São raros os lugares capazes de encantar os visitantes depois de mais de 500 anos de interferência humana como Fernando de Noronha. Não por acaso. Desde 1986 o arquipélago é uma Área de Proteção Ambiental, o que vale dizer que parte dela não pode ser modificada. Tal medida foi reforçada dois anos depois com a criação do Parque Nacional Marinho. Assim, a região se mantém como um refúgio para diversas espécies de baleia, tartaruga, tubarão e golfinho, além de aves, peixes e corais. Como extensão da proteção nacional, em dezembro de 2001 a Unesco, órgão das Nações Unidas, reconheceu Fernando de Noronha como Patrimônio Natural da Humanidade. O título transformou a área em uma região de preservação obrigatória não só para os brasileiros — todo o planeta está submetido a isso desde então.
O projeto de Flávio Bolsonaro e Gilson Machado pegou as autoridades pernambucanas de surpresa e contrariou as entidades ambientalistas. “Nada foi discutido com o governo estadual”, disse a VEJA o secretário de Meio Ambiente de Pernambuco, José Bertotti. “Não há necessidade de recebermos mais turistas. Precisamos é aperfeiçoar os serviços que temos”, afirmou ele.

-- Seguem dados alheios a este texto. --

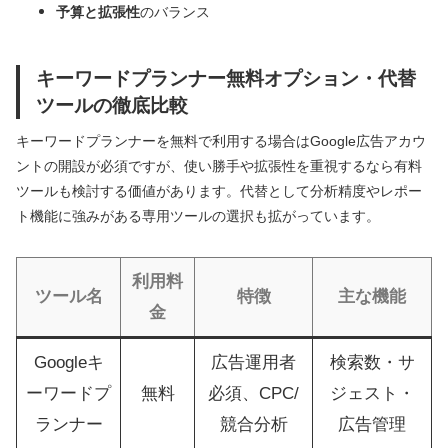
予算と拡張性
のバランス
キーワードプランナー無料オプション・代替
ツールの徹底比較
キーワードプランナーを無料で利用する場合はGoogle広告アカウ
ントの開設が必須ですが、使い勝手や拡張性を重視するなら有料
ツールも検討する価値があります。代替として分析精度やレポー
ト機能に強みがある専用ツールの選択も拡がっています。
利用料
ツール名
特徴
主な機能
金
Googleキ
広告運用者
検索数・サ
ーワードプ
無料
必須、CPC/
ジェスト・
ランナー
競合分析
広告管理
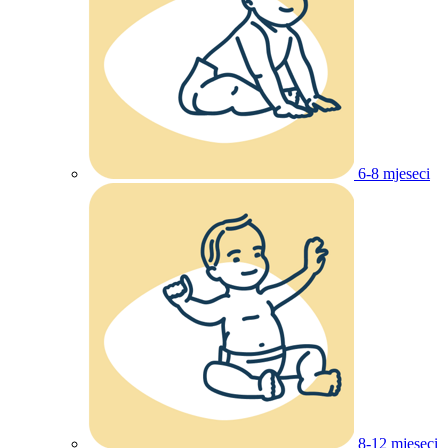
6-8 mjeseci
8-12 mjeseci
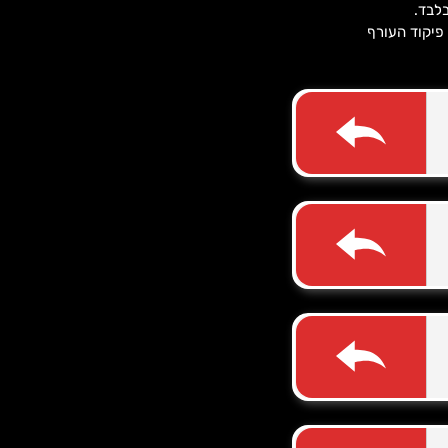
לבד.
 פיקוד העורף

Outro ponto de interesse do governo federal é o afundamento de embarcações para criar áreas artificiais de mergulho. “Noronha é um ambiente onde o mergulho acontece há décadas em pontos que a natureza já forneceu. Criar os artificiais trará o risco de prejudicar a biodiversidade”, observa o biólogo Pedro Henrique Pereira, do Projeto Conservação Recifal, que atua no Nordeste brasileiro.
A celeuma que envolve o arquipélago faz lembrar o caso de outros patrimônios da humanidade que tiveram sua preservação ameaçada pelo turismo — e que podem indicar o caminho para uma atividade turística responsável. No Peru, a administração de Machu Picchu implantou regras rígidas após a explosão do crescimento no número de visitantes. Em 1991, o local recebeu 77 295 turistas. Em 2016, quase 1,5 milhão. A falta de controle fez com que a Unesco cogitasse incluir Machu Picchu na lista de patrimônios em risco, dando ao governo o prazo de dois anos para solucionar a crise. Resultado: limite de 2 500 turistas por dia, tempo máximo de quatro horas de permanência no lugar e obrigatoriedade de guias em todas as visitas. Apesar disso, absurdos ainda ocorrem: em janeiro, seis turistas — dois brasileiros — invadiram uma área restrita, onde fizeram suas necessidades fisiológicas. O grupo foi proibido de entrar no Peru por quinze anos. Na Antártica, continente regido por um acordo internacional, os cruzeiros também estão em xeque. Em Fernando de Noronha, existe um limite de visitantes que, no entanto, já vem sendo desrespeitado: em 2019, foram 115 617, quando o total permitido é de 89 790. Se a proposta do senador Bolsonaro e da Embratur vingar, o paraíso poderá se tornar um inferno — acabando justamente com a sua atratividade turística.